• [What the task asks]
Convert the lines in the rows below, starting with the line containing "Próbka blatu kuchennego D20110 OV DĄB" and going on through the line containing "wybarwienie produktu mogą różnić się od o", into a JSON list of strings with one string per line. Include both of those lines, leave out any blank lines, and convert no other lines.

Stored data entries
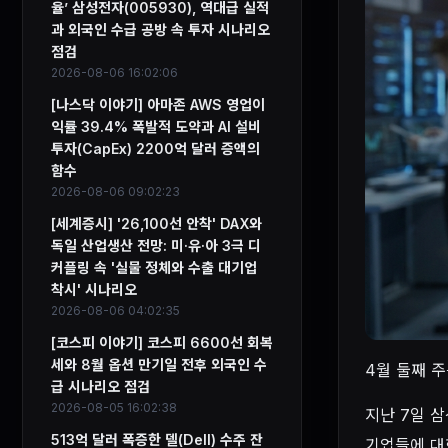
율’ 삼성전자(005930), 역대급 실적
과 외국인 수급 공방 속 투자 시나리오
점검
2026-08-06 16:02:06
[나스닥 이야기] 아마존 AWS 영업이
익률 39.4% 폭발적 도약과 AI 설비
투자(CapEx) 2200억 달러 증액의
함수
2026-08-06 09:02:23
[세계증시] '26,100선 안착' DAX와
독일 산업생산 전망: 미·유·아 3극 디
커플링 속 '실물 정체와 수출 대기업
착시' 시나리오
2026-08-06 04:02:35
[코스피 이야기] 코스피 6600선 회복
세와 8월 옵션 만기일 전후 외국인 수
4월 둘째 
급 시나리오 점검
2026-08-05 16:02:38
지난 7일 삼
513억 달러 폭증한 델(Dell) 수주 잔
기업들에 대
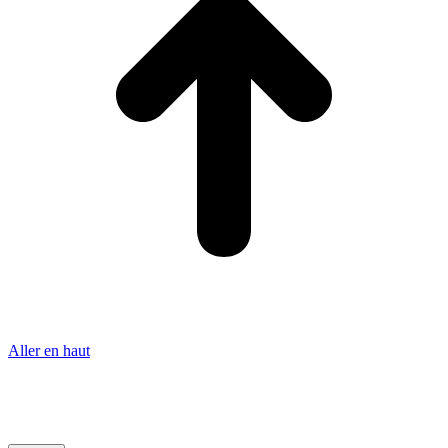
Aller en haut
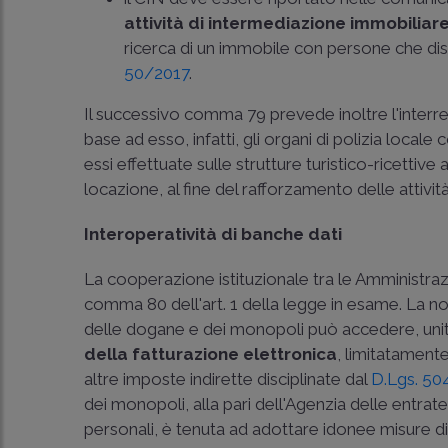
attività di intermediazione immobiliar
ricerca di un immobile con persone che disp
50/2017
.
Il successivo comma 79 prevede inoltre l'interrelazi
base ad esso, infatti, gli organi di polizia locale
essi effettuate sulle strutture turistico-ricettiv
locazione, al fine del rafforzamento delle attività 
Interoperatività di banche dati
La cooperazione istituzionale tra le Amministrazio
comma 80 dell'art. 1 della legge in esame. La no
delle dogane e dei monopoli può accedere, unita
della fatturazione elettronica
, limitatamente
altre imposte indirette disciplinate dal
D.Lgs. 5
dei monopoli, alla pari dell'Agenzia delle entrate
personali, è tenuta ad adottare idonee misure di ga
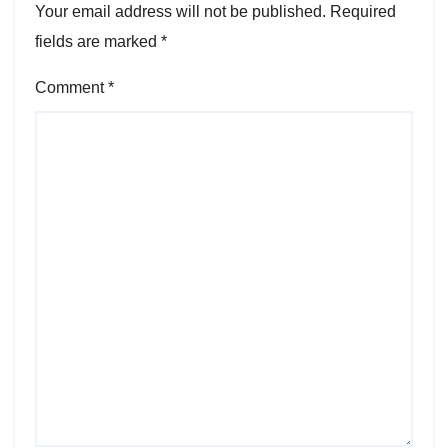
Your email address will not be published.
Required
fields are marked
*
Comment
*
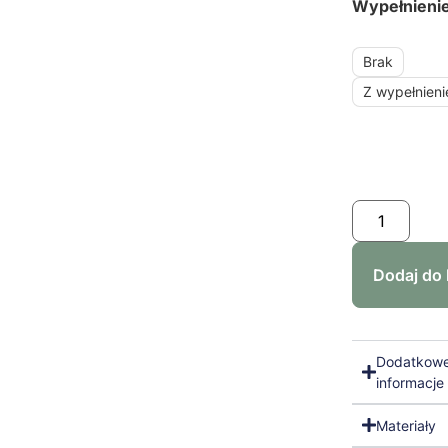
Wypełnieni
Brak
Z wypełnien
Dodaj do
Dodatkow
informacje
Materiały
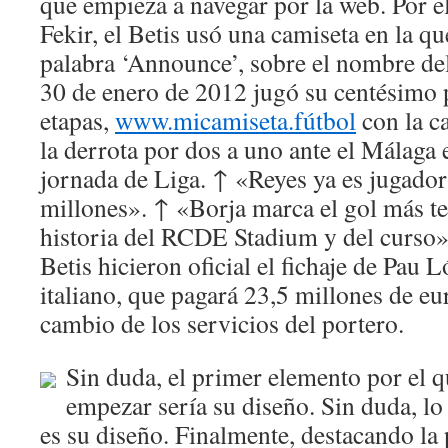
que empieza a navegar por la web. Por el
Fekir, el Betis usó una camiseta en la q
palabra ‘Announce’, sobre el nombre del 
30 de enero de 2012 jugó su centésimo p
etapas,
www.micamiseta.fútbol
con la ca
la derrota por dos a uno ante el Málaga
jornada de Liga. ↑ «Reyes ya es jugador 
millones». ↑ «Borja marca el gol más t
historia del RCDE Stadium y del curso
Betis hicieron oficial el fichaje de Pau 
italiano, que pagará 23,5 millones de eu
cambio de los servicios del portero.
Sin duda, el primer elemento por el 
empezar sería su diseño. Sin duda, l
es su diseño. Finalmente, destacando la 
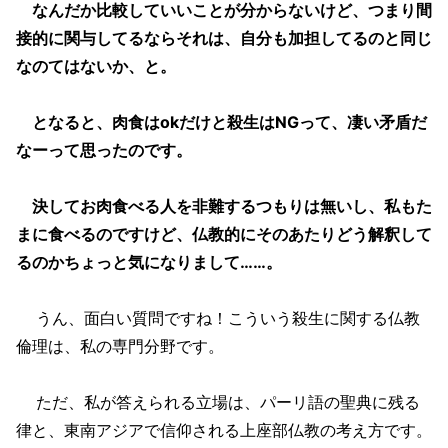
なんだか比較していいことが分からないけど、つまり間
接的に関与してるならそれは、自分も加担してるのと同じ
なのてはないか、と。
となると、肉食はokだけと殺生はNGって、凄い矛盾だ
なーって思ったのです。
決してお肉食べる人を非難するつもりは無いし、私もた
まに食べるのですけど、仏教的にそのあたりどう解釈して
るのかちょっと気になりまして……。
うん、面白い質問ですね！こういう殺生に関する仏教
倫理は、私の専門分野です。
ただ、私が答えられる立場は、パーリ語の聖典に残る
律と、東南アジアで信仰される上座部仏教の考え方です。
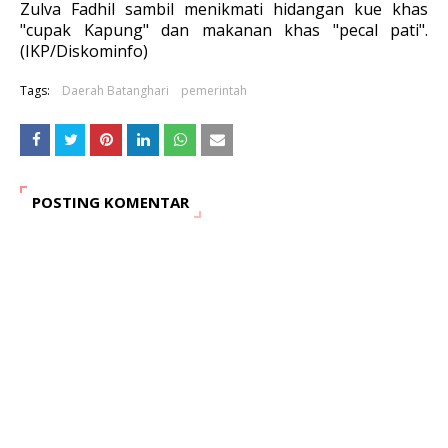
Zulva Fadhil sambil menikmati hidangan kue khas
"cupak Kapung" dan makanan khas "pecal pati".
(IKP/Diskominfo)
Tags:
Daerah Batanghari
pemerintah
POSTING KOMENTAR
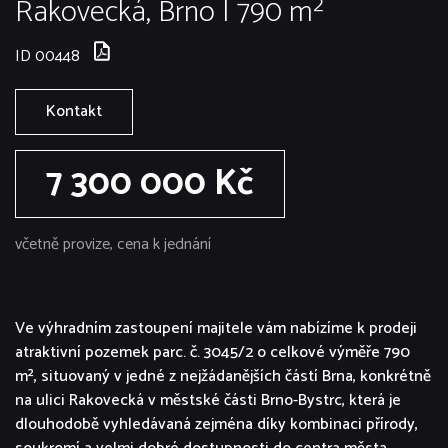
Rakovecká, Brno | 790 m²
ID 00448
Kontakt
7 300 000 Kč
včetně provize, cena k jednání
Ve výhradním zastoupení majitele vám nabízíme k prodeji
atraktivní pozemek parc. č. 3045/2 o celkové výměře 790
m², situovaný v jedné z nejžádanějších částí Brna, konkrétně
na ulici Rakovecká v městské části Brno-Bystrc, která je
dlouhodobě vyhledávaná zejména díky kombinaci přírody,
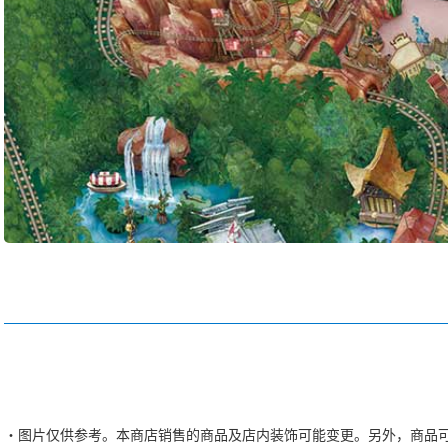
图片仅供参考。本商店销售的商品及店内装饰可能变更。另外，商品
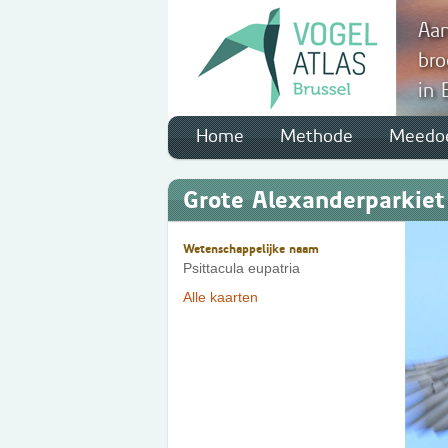
Aan
bro
in 
Home
Methode
Meedo
Grote Alexanderparkiet
Wetenschappelijke naam
Psittacula eupatria
Alle kaarten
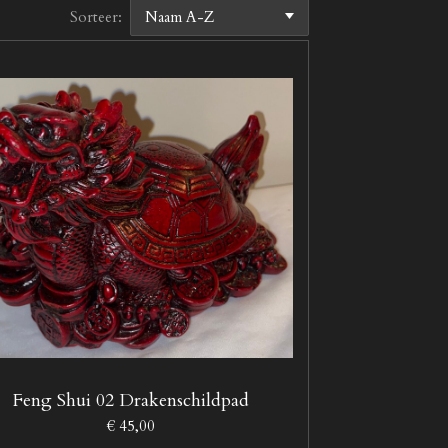
Sorteer:
Feng Shui 02 Drakenschildpad
€ 45,00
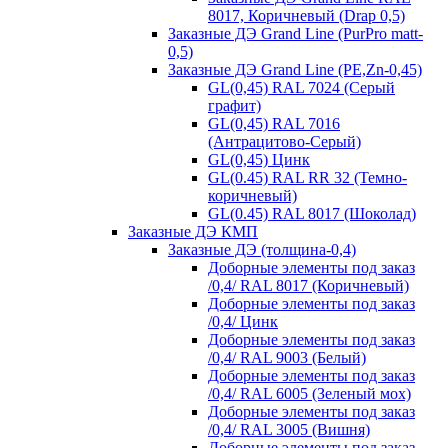
8017, Коричневый (Drap 0,5)
Заказные ДЭ Grand Line (PurPro matt-
0,5)
Заказные ДЭ Grand Line (PE,Zn-0,45)
GL(0,45) RAL 7024 (Серый
графит)
GL(0,45) RAL 7016
(Антрацитово-Серый)
GL(0,45) Цинк
GL(0.45) RAL RR 32 (Темно-
коричневый)
GL(0.45) RAL 8017 (Шоколад)
Заказные ДЭ КМП
Заказные ДЭ (толщина-0,4)
Доборные элементы под заказ
/0,4/ RAL 8017 (Коричневый)
Доборные элементы под заказ
/0,4/ Цинк
Доборные элементы под заказ
/0,4/ RAL 9003 (Белый)
Доборные элементы под заказ
/0,4/ RAL 6005 (Зеленый мох)
Доборные элементы под заказ
/0,4/ RAL 3005 (Вишня)
Доборные элементы под заказ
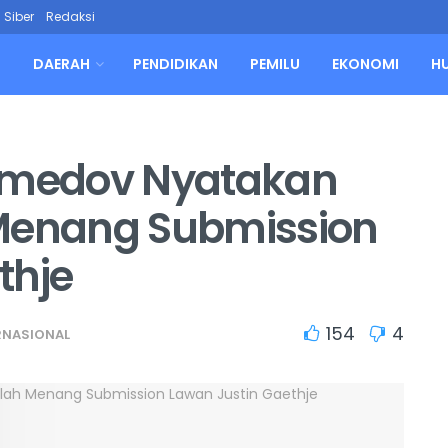
Siber
Redaksi
L
DAERAH
PENDIDIKAN
PEMILU
EKONOMI
H
medov Nyatakan
 Menang Submission
thje
154
4
RNASIONAL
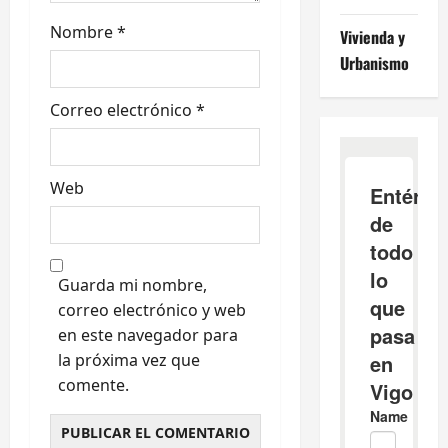
d
Nombre
*
Vivienda y
a
Urbanismo
s
Correo electrónico
*
Web
Guarda mi nombre,
correo electrónico y web
en este navegador para
la próxima vez que
comente.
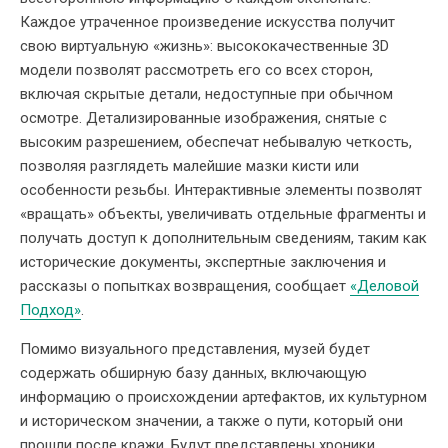
Каждое утраченное произведение искусства получит
свою виртуальную «жизнь»: высококачественные 3D
модели позволят рассмотреть его со всех сторон,
включая скрытые детали, недоступные при обычном
осмотре. Детализированные изображения, снятые с
высоким разрешением, обеспечат небывалую четкость,
позволяя разглядеть малейшие мазки кисти или
особенности резьбы. Интерактивные элементы позволят
«вращать» объекты, увеличивать отдельные фрагменты и
получать доступ к дополнительным сведениям, таким как
исторические документы, экспертные заключения и
рассказы о попытках возвращения, сообщает
«Деловой
Подход»
.
Помимо визуального представления, музей будет
содержать обширную базу данных, включающую
информацию о происхождении артефактов, их культурном
и историческом значении, а также о пути, который они
прошли после кражи. Будут представлены хроники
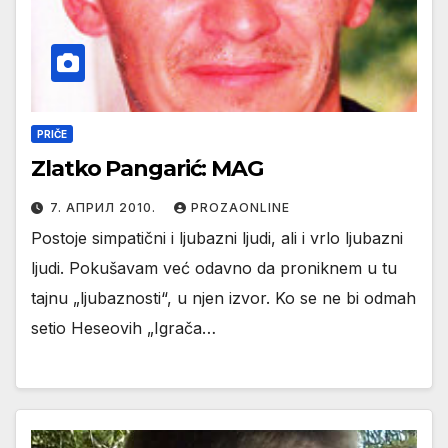
PRIČE
Zlatko Pangarić: MAG
7. АПРИЛ 2010.
PROZAONLINE
Postoje simpatični i ljubazni ljudi, ali i vrlo ljubazni
ljudi. Pokušavam već odavno da proniknem u tu
tajnu „ljubaznosti“, u njen izvor. Ko se ne bi odmah
setio Heseovih „Igrača…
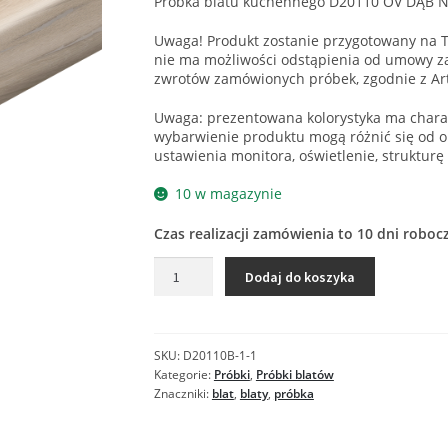
Próbka blatu kuchennego D20110 OV DĄB 
Uwaga! Produkt zostanie przygotowany na T
nie ma możliwości odstąpienia od umowy za
zwrotów zamówionych próbek, zgodnie z Ar
Uwaga: prezentowana kolorystyka ma charak
wybarwienie produktu mogą różnić się od o
ustawienia monitora, oświetlenie, strukturę
10 w magazynie
Czas realizacji zamówienia to 10 dni roboc
ilość
Dodaj do koszyka
D20110
OV
DĄB
NOSTALGICZNY
SKU:
D20110B-1-1
-
Kategorie:
Próbki
,
Próbki blatów
Próbka
Znaczniki:
blat
,
blaty
,
próbka
blatu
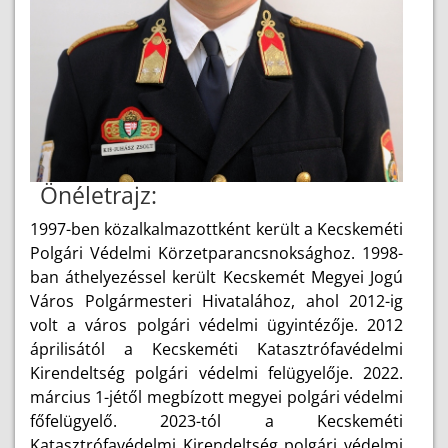
Önéletrajz:
1997-ben közalkalmazottként került a Kecskeméti
Polgári Védelmi Körzetparancsnoksághoz. 1998-
ban áthelyezéssel került Kecskemét Megyei Jogú
Város Polgármesteri Hivatalához, ahol 2012-ig
volt a város polgári védelmi ügyintézője. 2012
áprilisától a Kecskeméti Katasztrófavédelmi
Kirendeltség polgári védelmi felügyelője. 2022.
március 1-jétől megbízott megyei polgári védelmi
főfelügyelő. 2023-tól a Kecskeméti
Katasztrófavédelmi Kirendeltség polgári védelmi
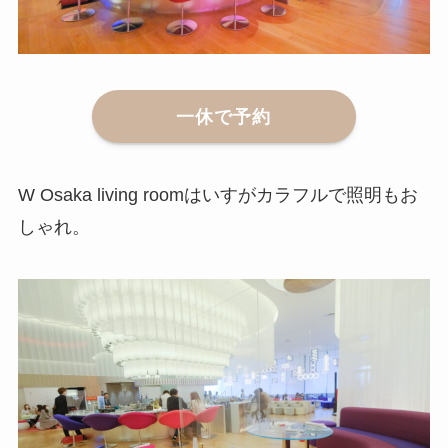
一休で予約
W Osaka living roomはいすがカラフルで照明もお
しゃれ。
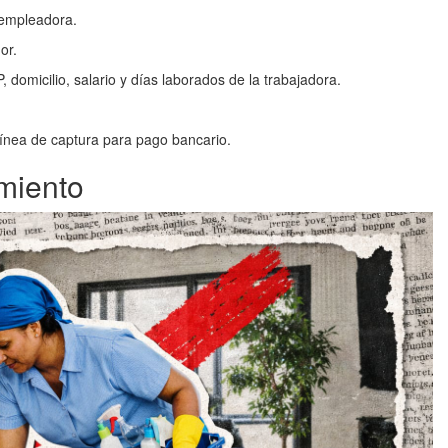
 empleadora.
or.
omicilio, salario y días laborados de la trabajadora.
línea de captura para pago bancario.
miento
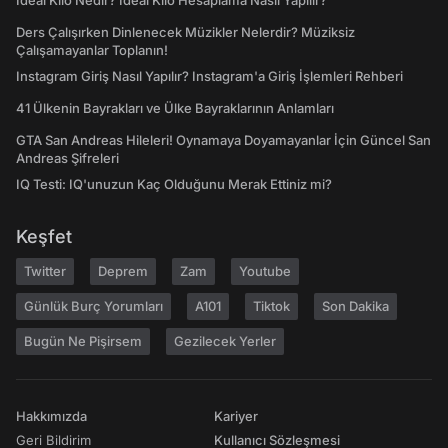
İdeal Kilo Nedir? İdeal Kilo Hesaplama Nasıl Yapılır?
Ders Çalışırken Dinlenecek Müzikler Nelerdir? Müziksiz
Çalışamayanlar Toplanın!
Instagram Giriş Nasıl Yapılır? Instagram'a Giriş İşlemleri Rehberi
41 Ülkenin Bayrakları ve Ülke Bayraklarının Anlamları
GTA San Andreas Hileleri! Oynamaya Doyamayanlar İçin Güncel San
Andreas Şifreleri
IQ Testi: IQ'unuzun Kaç Olduğunu Merak Ettiniz mi?
Keşfet
Twitter
Deprem
Zam
Youtube
Günlük Burç Yorumları
A101
Tiktok
Son Dakika
Bugün Ne Pişirsem
Gezilecek Yerler
Hakkımızda
Kariyer
Geri Bildirim
Kullanıcı Sözleşmesi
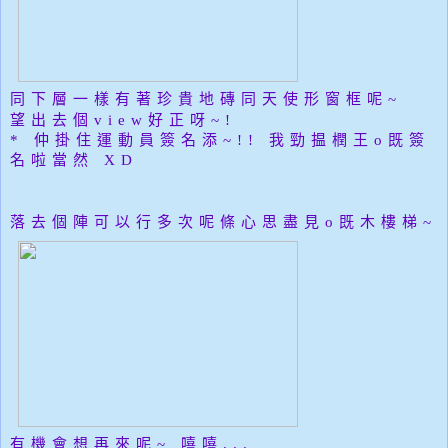
同下層一樣有著珍貴地
磚同天
使形窗框呢~
望出去個view好正呀~!
* 仲掛住運動員簽名添~!! 我勁揾橍王o既簽
名啦當然 XD
落去個陣可以行多次呢條心思盡見o既
木樓梯~
有機會想再來呢~ 嘻嘻...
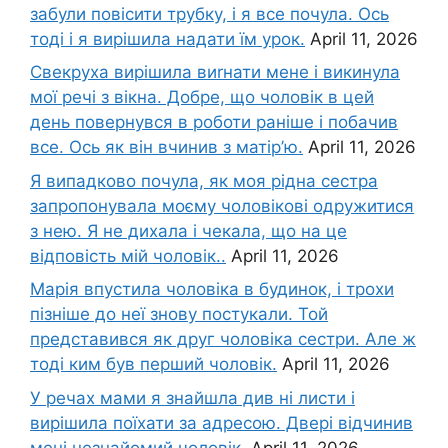
забули повісити трубку, і я все почула. Ось
тоді і я вирішила надати їм урок.
April 11, 2026
Свекруха вирішила виrнати мене і викинула
мої речі з вікна. Добре, що чоловік в цей
день повернувся в роботи раніше і побачив
все. Ось як він вчинив з матір’ю.
April 11, 2026
Я випадково почула, як моя рідна сестра
запропонувала моєму чоловікові одружитися
з нею. Я не дихала і чекала, що на це
відповість мій чоловік..
April 11, 2026
Марія впустила чоловіка в будинок, і трохи
пізніше до неї знову постукали. Той
представився як друг чоловіка сестри. Але ж
тоді ким був перший чоловік.
April 11, 2026
У речах мами я знайшла див ні листи і
вирішила поїхати за адресою. Двері відчинив
мені незнайомий чоловік.
April 11, 2026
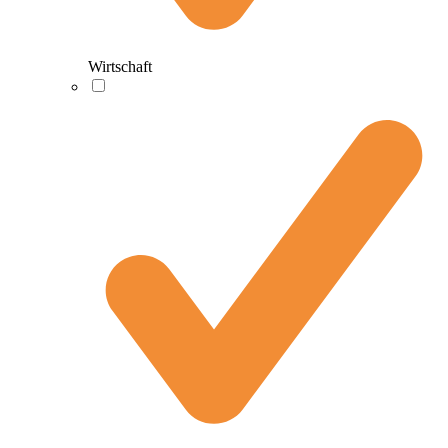
Wirtschaft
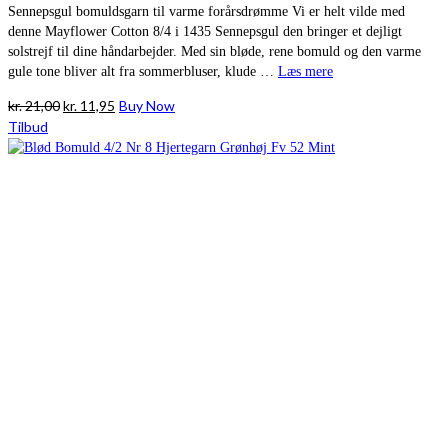
Sennepsgul bomuldsgarn til varme forårsdrømme Vi er helt vilde med
denne Mayflower Cotton 8/4 i 1435 Sennepsgul den bringer et dejligt
solstrejf til dine håndarbejder. Med sin bløde, rene bomuld og den varme
gule tone bliver alt fra sommerbluser, klude …
Læs mere
Den
Den
kr.
21,00
kr.
11,95
Buy Now
oprindelige
aktuelle
Tilbud
pris
pris
var:
er:
kr. 21,00.
kr. 11,95.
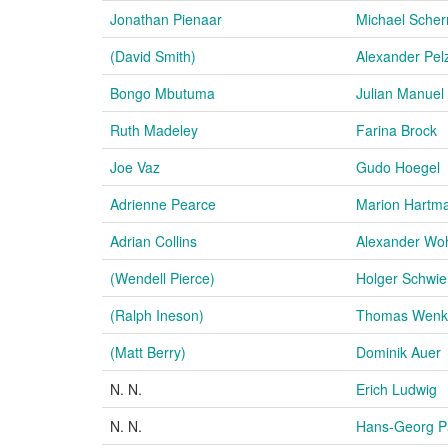
Jonathan Pienaar
Michael Scher
(David Smith)
Alexander Pel
Bongo Mbutuma
Julian Manuel
Ruth Madeley
Farina Brock
Joe Vaz
Gudo Hoegel
Adrienne Pearce
Marion Hartm
Adrian Collins
Alexander Wo
(Wendell Pierce)
Holger Schwie
(Ralph Ineson)
Thomas Wenk
(Matt Berry)
Dominik Auer
N. N.
Erich Ludwig
N. N.
Hans-Georg P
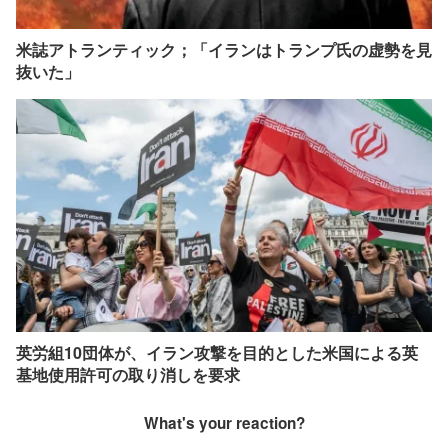
米誌アトランティック；「イランはトランプ氏の虚勢を見
抜いた」
英労組10団体が、イラン攻撃を目的とした米国による英
基地使用許可の取り消しを要求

• [Problem solution]
[
  "Próbka blatu kuchennego D20110 OV DĄB ",
  "Uwaga! Produkt zostanie przygotowany na T",
  "nie ma możliwości odstąpienia od umowy za",
  "zwrotów zamówionych próbek, zgodnie z Ar",
  "Uwaga: prezentowana kolorystyka ma charak",
  "wybarwienie produktu mogą różnić się od o"
]